In Denver and Boston, there are some valuable lessons to be learned about sorting hype and hubris from reality. After Beantown's convention, for example, Suffolk University's Beacon Hill Institute released a study called "The Economic Impact of the Democratic National Convention
on the Boston Economy: The Final Tally".

Alas, the report characterized the much-ballyhooed event as having marginal economic impact on the city. While Mayor Thomas Menino predicted that the convention would rake in $154 million, the actual yield was substantially less, the study said.

Among the reasons: normal workday productivity was halted due to road closures, other revenue generating non-DNC events were canceled, and spending among delegates and non-delegates in Boston's restaurants and shops was less than projected as attendees gathered instead at corporate parties and receptions.

In fact, many local businesses wound up saddled with "extra inventory and empty seats and cash registers." In the end, the BHI survey of one hundred local businesses concluded that only 11% reported an expected increase in patronage.

Similarly, while Denver officials calculated that the DNC generated an regional economic benefit of $266 million in direct and indirect spending, and $133.5 million in direct spending in Denver, those estimates didn't fully account for lost or displaced business due to the convention, some business leaders have argued.

Harvey Gantt said it best when he warned the crowd: "Everybody might be excited.
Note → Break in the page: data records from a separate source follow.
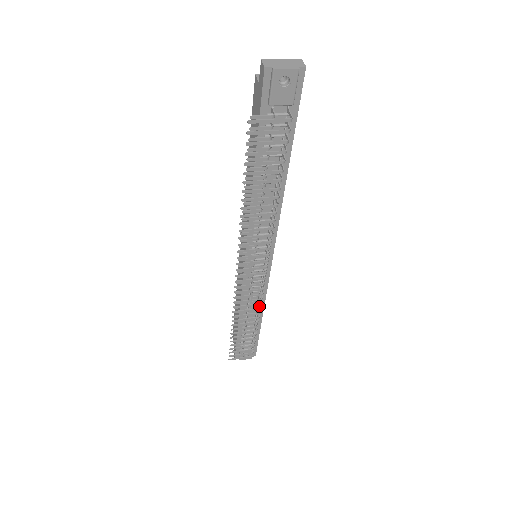
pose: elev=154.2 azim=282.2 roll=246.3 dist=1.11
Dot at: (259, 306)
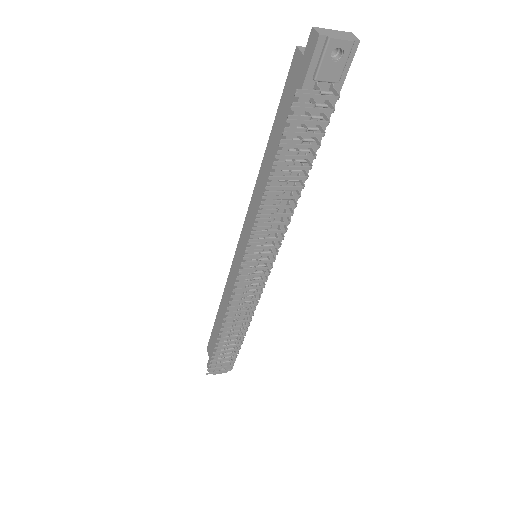
Dot at: (250, 313)
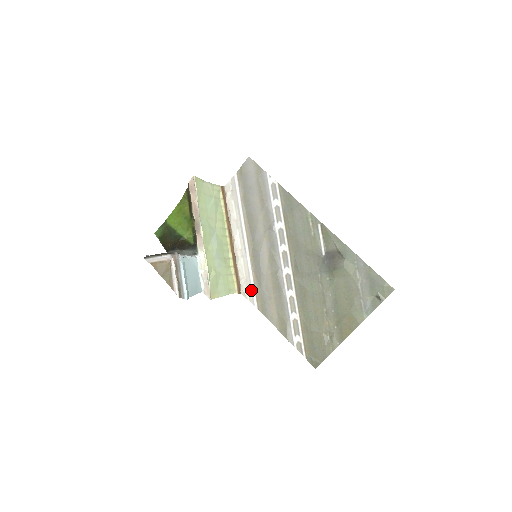
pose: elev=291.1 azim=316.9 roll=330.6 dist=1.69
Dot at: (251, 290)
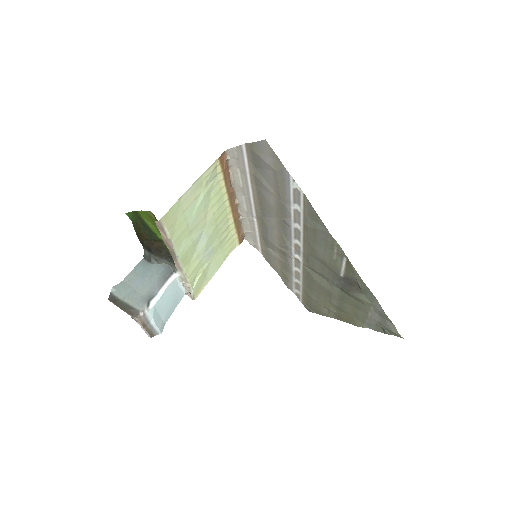
Dot at: (256, 242)
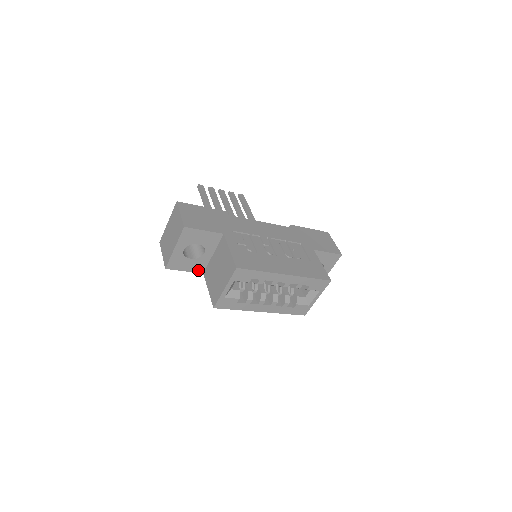
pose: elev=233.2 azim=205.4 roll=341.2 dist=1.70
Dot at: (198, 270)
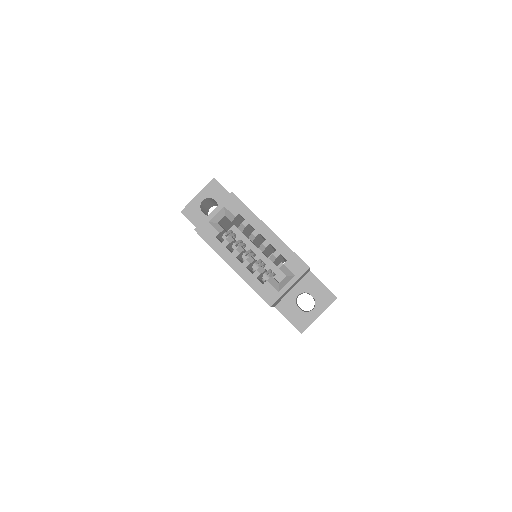
Dot at: occluded
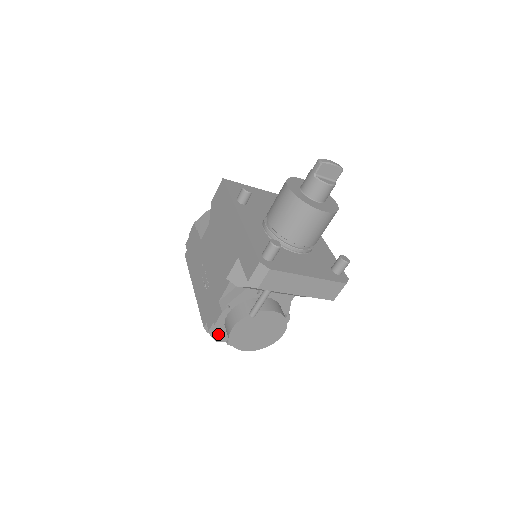
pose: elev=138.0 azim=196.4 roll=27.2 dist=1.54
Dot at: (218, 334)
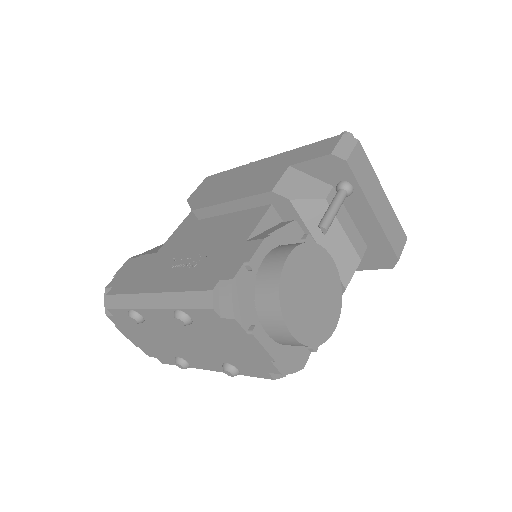
Dot at: (242, 300)
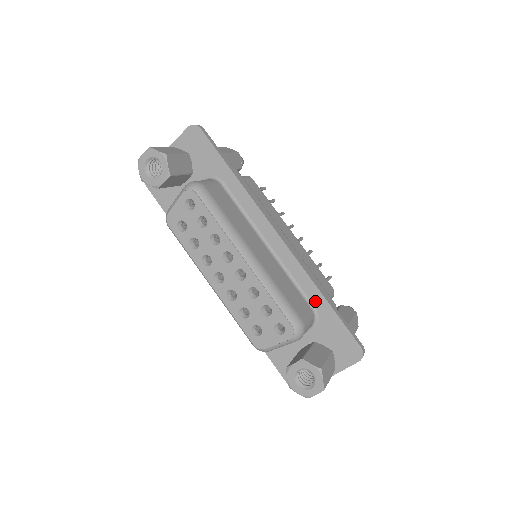
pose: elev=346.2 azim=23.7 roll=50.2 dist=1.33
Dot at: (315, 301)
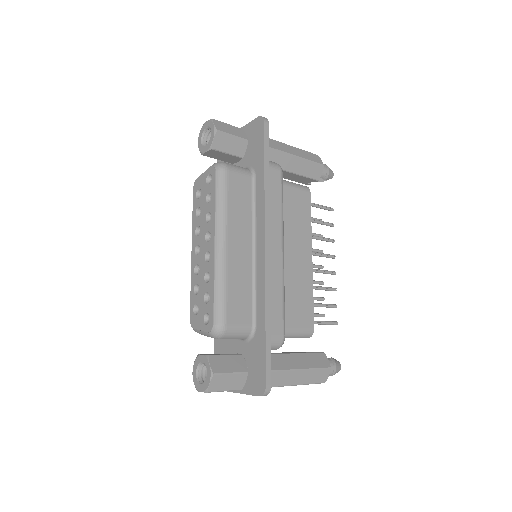
Dot at: (259, 320)
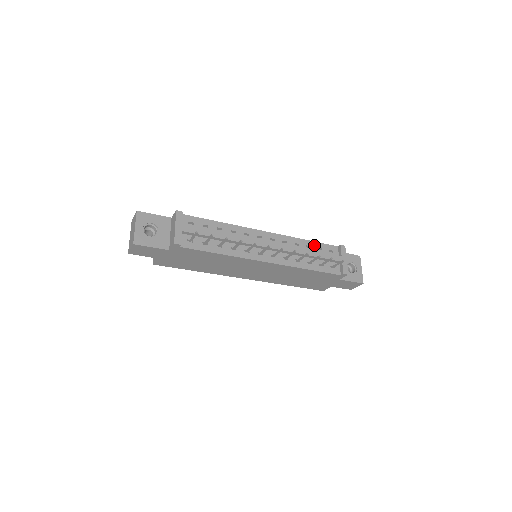
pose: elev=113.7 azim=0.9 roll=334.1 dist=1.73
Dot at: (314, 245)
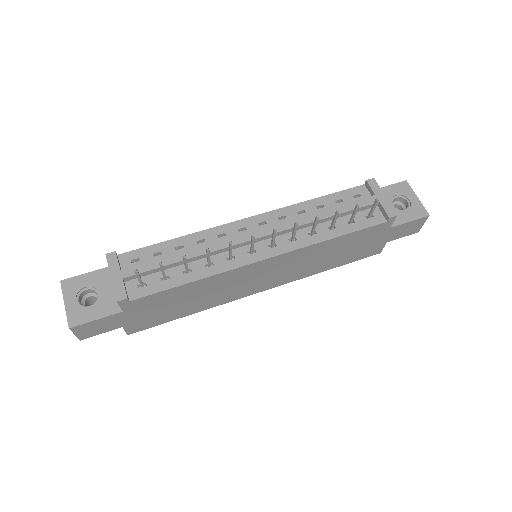
Dot at: (327, 200)
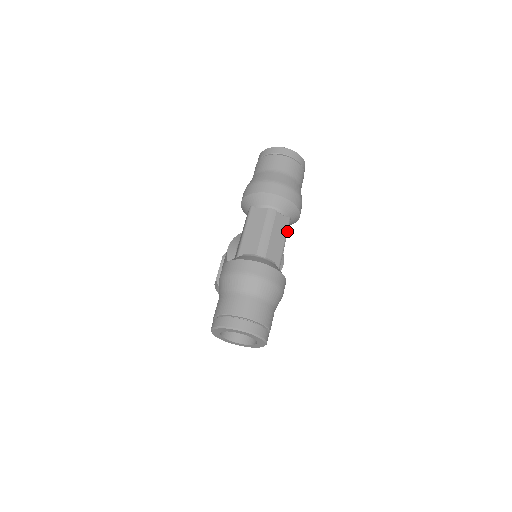
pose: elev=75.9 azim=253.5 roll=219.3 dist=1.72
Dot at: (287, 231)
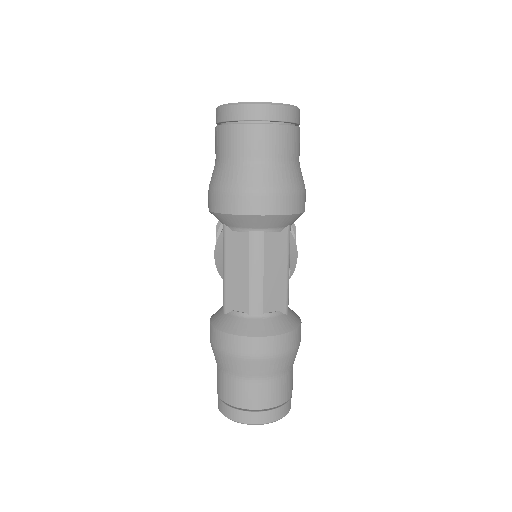
Dot at: (288, 250)
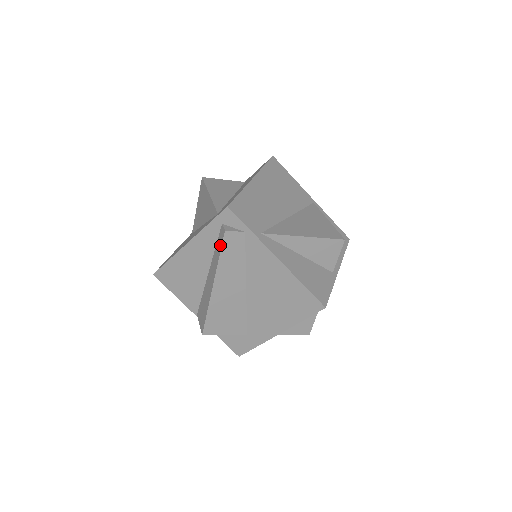
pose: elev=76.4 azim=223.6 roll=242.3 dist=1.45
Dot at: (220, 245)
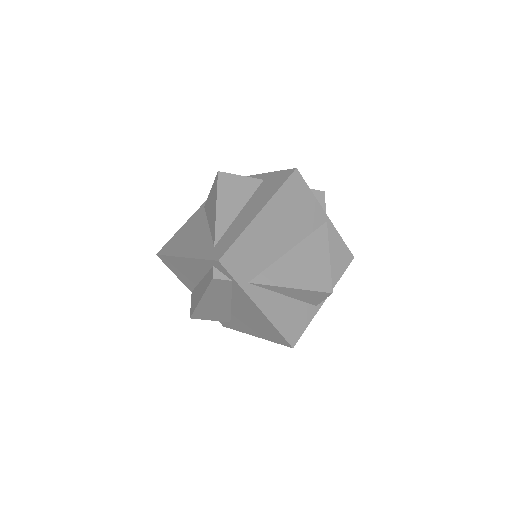
Dot at: (208, 282)
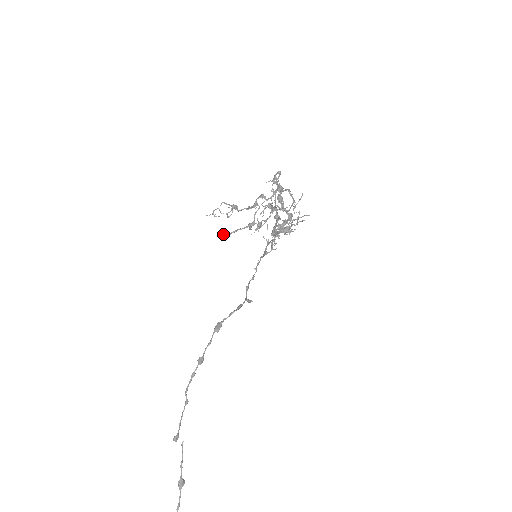
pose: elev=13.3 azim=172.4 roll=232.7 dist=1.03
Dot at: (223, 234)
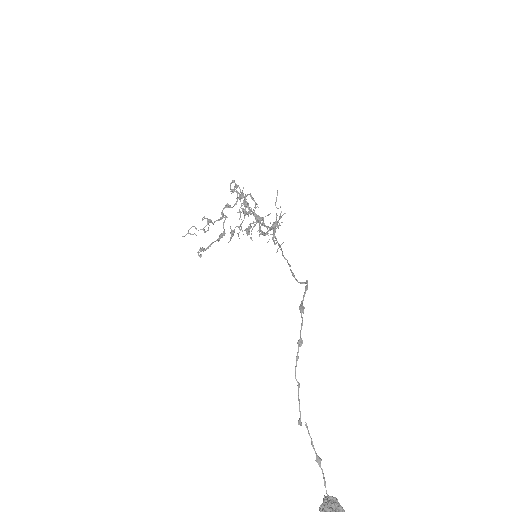
Dot at: (201, 250)
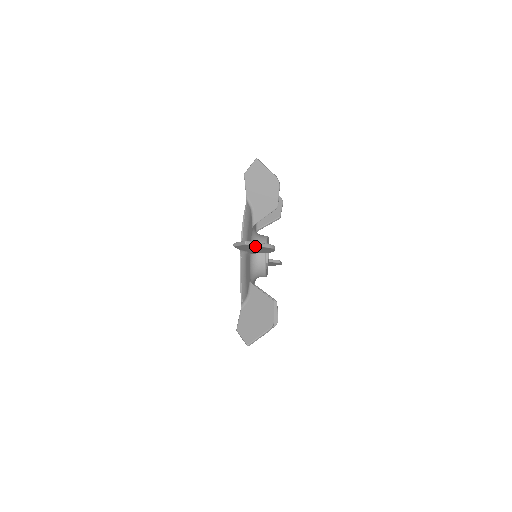
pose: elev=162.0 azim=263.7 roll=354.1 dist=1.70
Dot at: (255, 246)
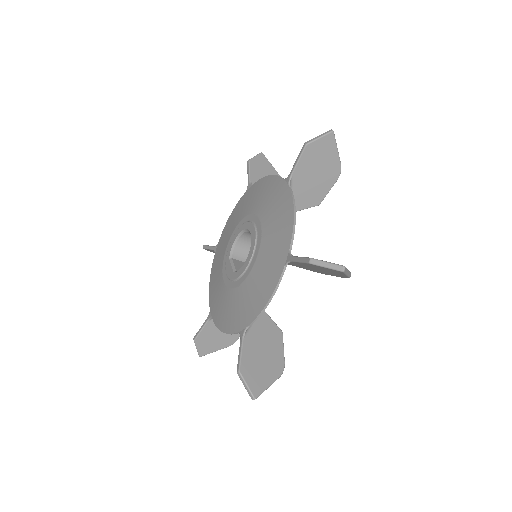
Dot at: (343, 274)
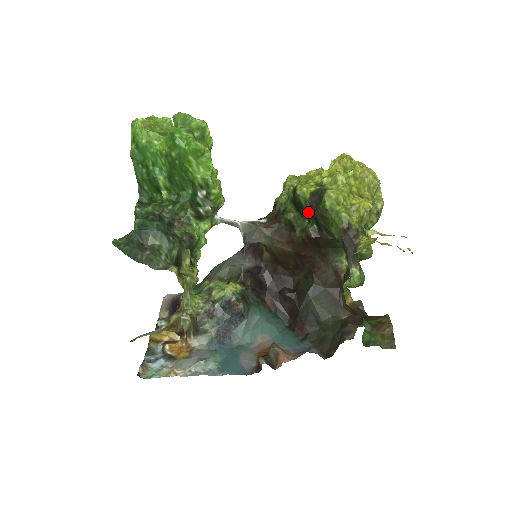
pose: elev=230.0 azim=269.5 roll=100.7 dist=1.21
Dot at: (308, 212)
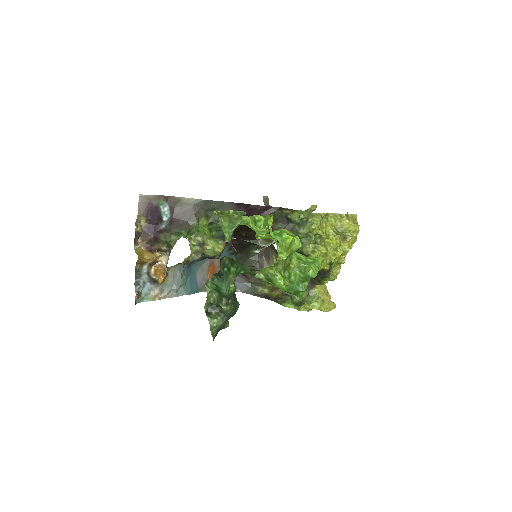
Dot at: occluded
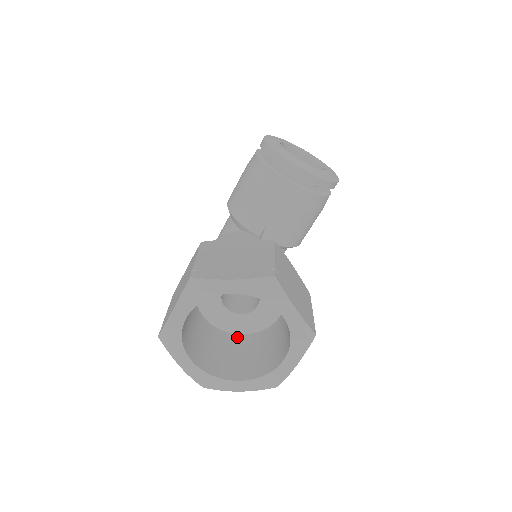
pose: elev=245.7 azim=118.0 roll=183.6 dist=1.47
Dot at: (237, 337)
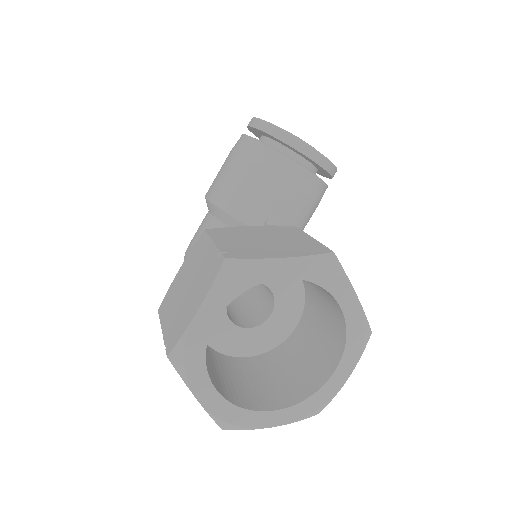
Dot at: (244, 360)
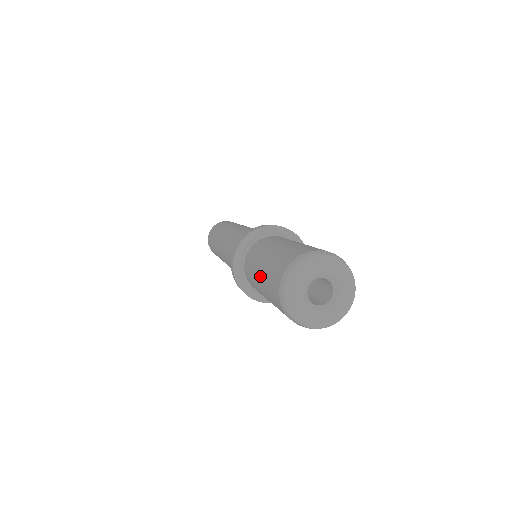
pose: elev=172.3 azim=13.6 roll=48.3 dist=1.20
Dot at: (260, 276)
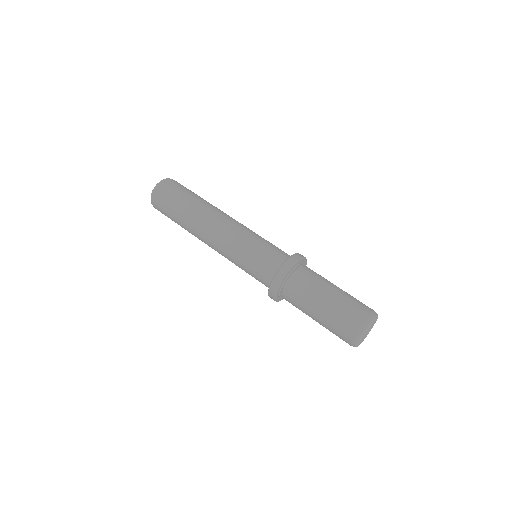
Dot at: (319, 317)
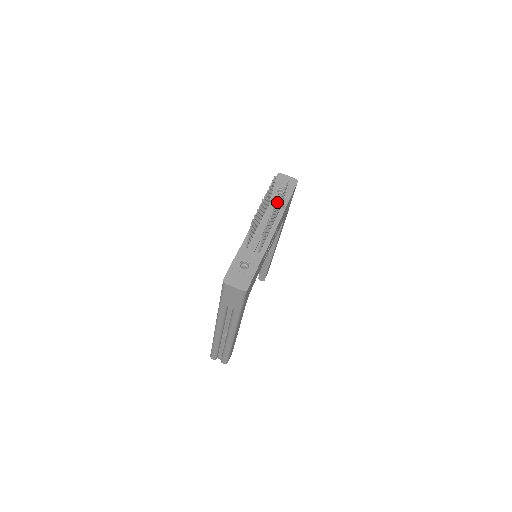
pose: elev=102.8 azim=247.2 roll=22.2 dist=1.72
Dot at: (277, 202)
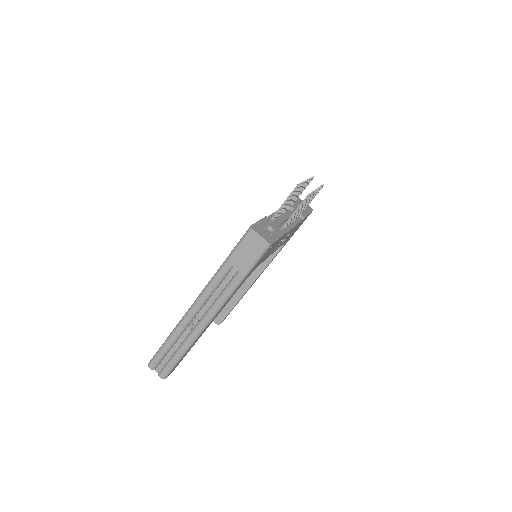
Dot at: occluded
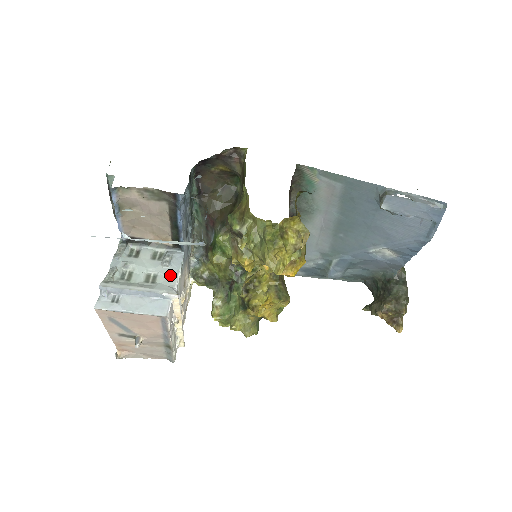
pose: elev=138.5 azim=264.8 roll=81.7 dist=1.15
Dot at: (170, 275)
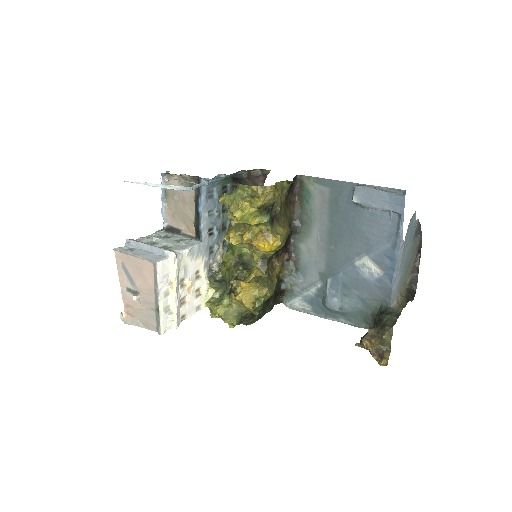
Dot at: (180, 248)
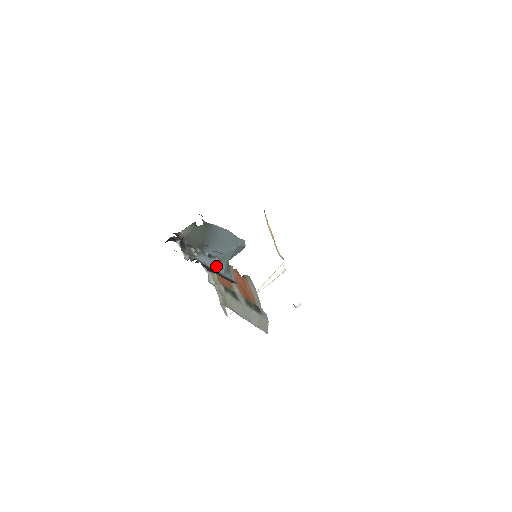
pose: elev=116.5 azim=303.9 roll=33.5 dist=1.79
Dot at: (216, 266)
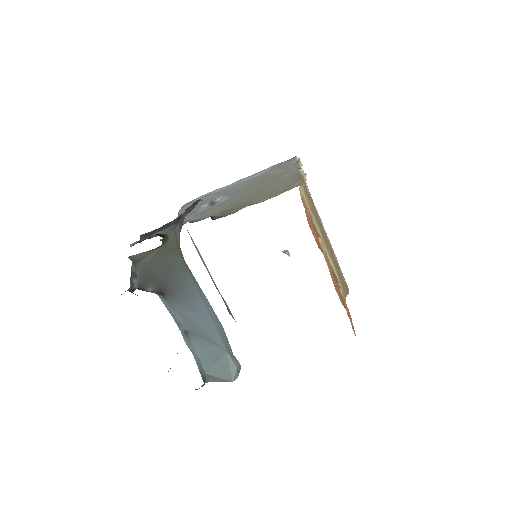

But we've got to manage the expectations, too. Some folks will be fortunate enough to get it (a DNC-induced payday), but some of you won't."















Wednesday, June 8, 2011

DNC's Donkey to Charlotte: "Time to Pony Up!"

It's taken a while, but city leaders are finally running out of superlatives to express their joy and pride in hosting a national political convention. The new obsession: money, or more specifically raising the $36 million the Democratic National Committee will need to pull off the September 2012 event.

Speaking at a breakfast gathering Wednesday morning at the Levine Museum of the New South, Mayor Anthony Foxx and Duke Energy CEO Jim Rogers, who is spearheading the fund-raising efforts for the convention, traded a few memories of the long, nail-biting journey traveled to bring the convention to Charlotte - and civic and economic boost we'll get from it.

When it's all over, Foxx said, "it will be a transformational event", "...the world will know this is not just Anywhere, U.S.A." Chimed Rogers: "It will elevate us on a national and international stage. People will be saying, `We want to move to Charlotte.'"

Meanwhile, though, Foxx and Rogers also conceded that hitting the DNC's $36 million target will be quite a challenge. The reason: new rules that prohibit corporate cash and individual contributions over $100,000.

"It's not going to be easy," Rogers said. "There was a time when I could have just called 50 CEOs."

The $36.6 million to be raised by DNC host committee would, among other things, cover the millions in expenses for upfitting Time Warner Cable Arena, as well as other production costs and transportation for an expected 30,000 delegates and media members.

While Democratic leaders have said the measures put in place to ensure "a people's convention," the changes (a model that was, Foxx said, successfully deployed during President Obama's inauguration) represent a dramatic departure from the way other party conventions have been financed.

In 2008, for example, some companies gave $1 million or more to help Democrats and Republicans stage conventions in Denver and St. Paul.

"That was wholesale," Rogers quipped, "and now it's retail." He added: "Imagine trying to get 360 people to write a check for a $100,000."

To cushion against slower-than-normal fund-raising and potential cash flow problems, Fifth Third Bank has extended the host committee a $10 million line of credit.

Rogers said he expects many contributions will come from individual and organizations outside of Charlotte, and has begun meeting with wealthy party donors.